= Joseph Rallo =

American university administrator

Joseph Rallo is the State of Louisiana's Commissioner of Higher Education. Previously he served as vice chancellor of the Texas Tech University System and as the 5th president of Angelo State University. He assumed his current position in 2015.

==Education==
After graduating from Staten Island Academy in 1967, Rallo earned his bachelor's degree in Russian history from Lafayette College, Masters and Doctorate degrees from the Maxwell School at Syracuse University, and law degree from Western New England College. His academic specialties are in Russian history‚ global business policy and law. While at Lafayette he joined Delta Tau Delta International Fraternity.

==Career==
Joseph Rallo has taught at Rutgers and University of Southern Colorado and was Director of the West European Program and associate professor of International Relations at the United States Air Force Academy and served as Director of International Programs and associate professor of International business at Michigan Technological University. Since his entrance to College Administration he has served as the Dean of Business at Ferris State University, Dean of the college and Graduate School of Business Administration at the University of Colorado at Colorado Springs, Director of the Colorado Institute for Technology Transfer and Implementation and Provost and Academic Vice President at Western Illinois University.

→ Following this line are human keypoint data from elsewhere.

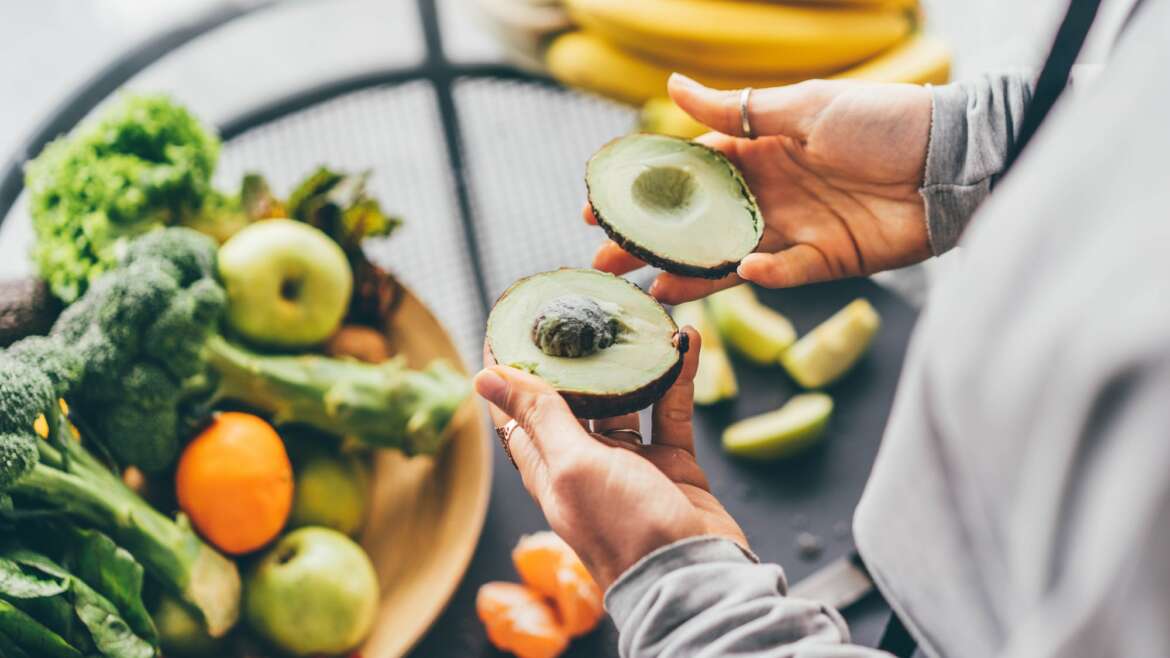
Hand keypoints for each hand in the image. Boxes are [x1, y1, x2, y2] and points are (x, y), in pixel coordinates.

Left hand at [474, 327, 745, 588]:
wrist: (693, 575)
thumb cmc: (624, 528)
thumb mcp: (572, 465)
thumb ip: (538, 417)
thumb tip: (484, 377)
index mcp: (549, 471)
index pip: (516, 413)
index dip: (508, 373)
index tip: (507, 325)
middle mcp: (586, 465)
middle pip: (572, 401)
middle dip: (573, 358)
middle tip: (577, 308)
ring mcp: (631, 465)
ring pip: (625, 400)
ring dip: (629, 363)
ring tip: (632, 319)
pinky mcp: (672, 465)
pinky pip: (672, 411)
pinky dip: (678, 377)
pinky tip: (686, 342)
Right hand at [589, 74, 933, 303]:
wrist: (953, 159)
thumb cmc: (881, 120)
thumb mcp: (803, 106)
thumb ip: (735, 110)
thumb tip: (672, 87)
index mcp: (756, 150)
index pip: (685, 174)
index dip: (642, 191)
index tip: (597, 207)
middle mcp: (766, 194)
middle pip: (695, 224)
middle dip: (649, 244)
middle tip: (604, 264)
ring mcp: (793, 230)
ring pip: (728, 258)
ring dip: (689, 273)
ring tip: (649, 290)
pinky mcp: (825, 261)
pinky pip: (785, 272)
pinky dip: (766, 274)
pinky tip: (744, 269)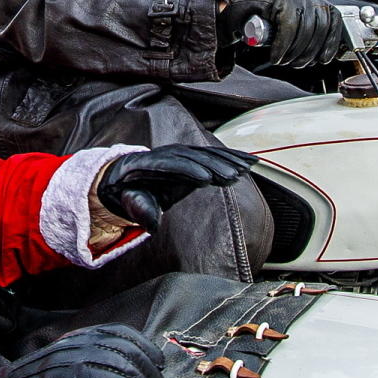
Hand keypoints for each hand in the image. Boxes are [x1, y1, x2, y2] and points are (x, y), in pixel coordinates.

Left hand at [97, 145, 253, 228]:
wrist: (129, 174)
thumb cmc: (131, 192)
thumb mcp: (131, 202)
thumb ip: (140, 211)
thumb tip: (151, 225)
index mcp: (149, 164)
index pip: (170, 165)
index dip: (188, 171)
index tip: (207, 179)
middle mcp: (167, 153)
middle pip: (193, 157)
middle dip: (214, 165)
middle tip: (234, 176)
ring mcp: (181, 152)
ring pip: (207, 153)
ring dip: (228, 160)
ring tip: (247, 168)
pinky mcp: (194, 156)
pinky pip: (214, 155)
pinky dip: (233, 157)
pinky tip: (249, 162)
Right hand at [210, 0, 343, 71]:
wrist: (230, 9)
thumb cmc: (258, 20)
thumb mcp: (289, 25)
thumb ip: (306, 32)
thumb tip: (323, 53)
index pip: (333, 18)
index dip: (332, 41)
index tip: (325, 58)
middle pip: (320, 27)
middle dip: (309, 52)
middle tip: (296, 64)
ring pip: (306, 29)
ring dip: (295, 52)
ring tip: (284, 60)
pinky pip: (289, 27)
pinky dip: (283, 46)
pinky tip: (276, 55)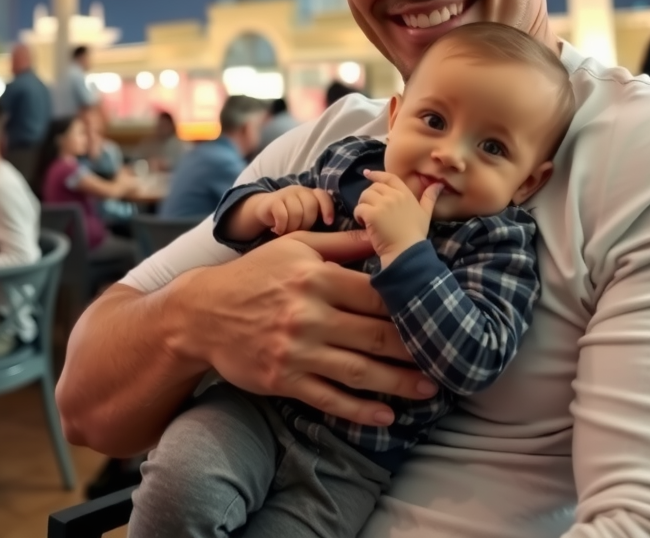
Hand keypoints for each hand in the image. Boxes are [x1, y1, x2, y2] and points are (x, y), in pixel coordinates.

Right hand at [182, 229, 437, 425]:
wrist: (201, 313)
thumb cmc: (254, 274)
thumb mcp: (294, 247)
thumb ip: (340, 244)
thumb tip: (382, 234)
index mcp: (316, 277)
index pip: (376, 294)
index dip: (410, 305)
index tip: (437, 313)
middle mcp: (308, 314)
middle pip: (376, 334)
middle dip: (415, 348)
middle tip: (447, 355)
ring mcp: (296, 350)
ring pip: (360, 371)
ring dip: (399, 383)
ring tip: (431, 388)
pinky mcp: (284, 379)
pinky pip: (330, 399)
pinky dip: (361, 410)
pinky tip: (387, 416)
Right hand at [254, 186, 334, 234]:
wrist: (263, 210)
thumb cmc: (289, 217)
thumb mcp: (304, 216)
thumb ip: (317, 217)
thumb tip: (333, 231)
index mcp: (310, 194)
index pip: (323, 196)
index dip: (328, 208)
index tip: (328, 223)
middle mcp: (299, 191)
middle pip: (311, 206)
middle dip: (307, 223)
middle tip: (298, 232)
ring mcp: (286, 194)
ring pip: (297, 212)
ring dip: (293, 227)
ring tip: (287, 232)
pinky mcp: (273, 200)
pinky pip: (282, 215)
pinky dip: (281, 226)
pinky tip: (277, 230)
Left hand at [355, 170, 441, 264]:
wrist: (406, 251)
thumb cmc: (416, 234)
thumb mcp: (426, 213)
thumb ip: (430, 197)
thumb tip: (438, 184)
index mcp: (405, 194)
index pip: (389, 177)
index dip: (377, 174)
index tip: (367, 173)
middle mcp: (393, 195)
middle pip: (374, 187)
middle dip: (369, 196)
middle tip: (370, 209)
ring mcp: (382, 204)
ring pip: (364, 196)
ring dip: (363, 205)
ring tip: (366, 217)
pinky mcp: (372, 214)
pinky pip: (359, 208)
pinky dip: (358, 215)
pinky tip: (364, 224)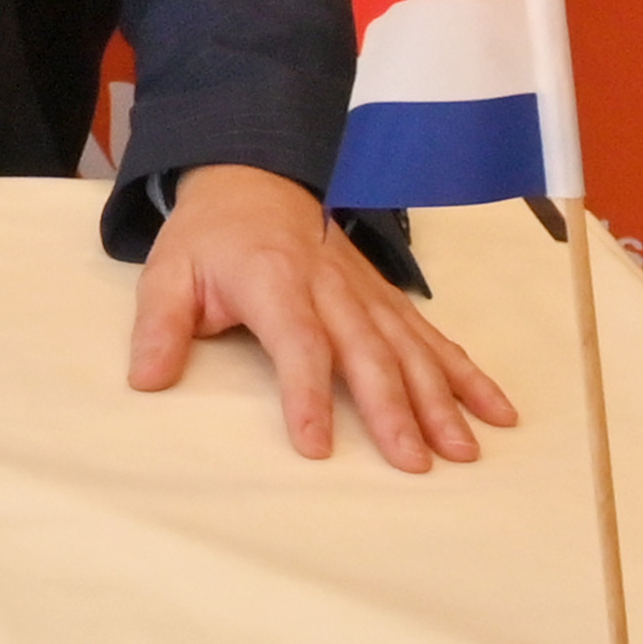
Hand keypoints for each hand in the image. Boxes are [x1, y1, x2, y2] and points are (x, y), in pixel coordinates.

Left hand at [128, 163, 519, 470]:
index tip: (315, 445)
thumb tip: (146, 380)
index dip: (305, 394)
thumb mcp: (166, 272)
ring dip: (440, 400)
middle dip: (394, 408)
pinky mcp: (387, 299)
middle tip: (414, 463)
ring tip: (463, 451)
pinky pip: (433, 336)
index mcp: (273, 280)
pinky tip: (496, 411)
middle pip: (367, 352)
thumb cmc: (209, 238)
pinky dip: (467, 373)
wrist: (254, 180)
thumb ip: (160, 326)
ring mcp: (366, 292)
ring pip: (410, 347)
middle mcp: (330, 286)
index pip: (297, 342)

He has also served as a Fulbright Scholar and a NATO fellow. He has testified before Congressional committees on Science, Space and Technology and peer-reviewed business grants for the U.S. Department of Education Business and International Education Program and the U.S. Department of Education Undergraduate International Studies and Foreign Language Program as an expert on International Business topics, the European Union and Aerospace. In addition to his academic career he has served in the United States Air Force in both the active duty and the reserves. He retired in 2008 at the rank of colonel.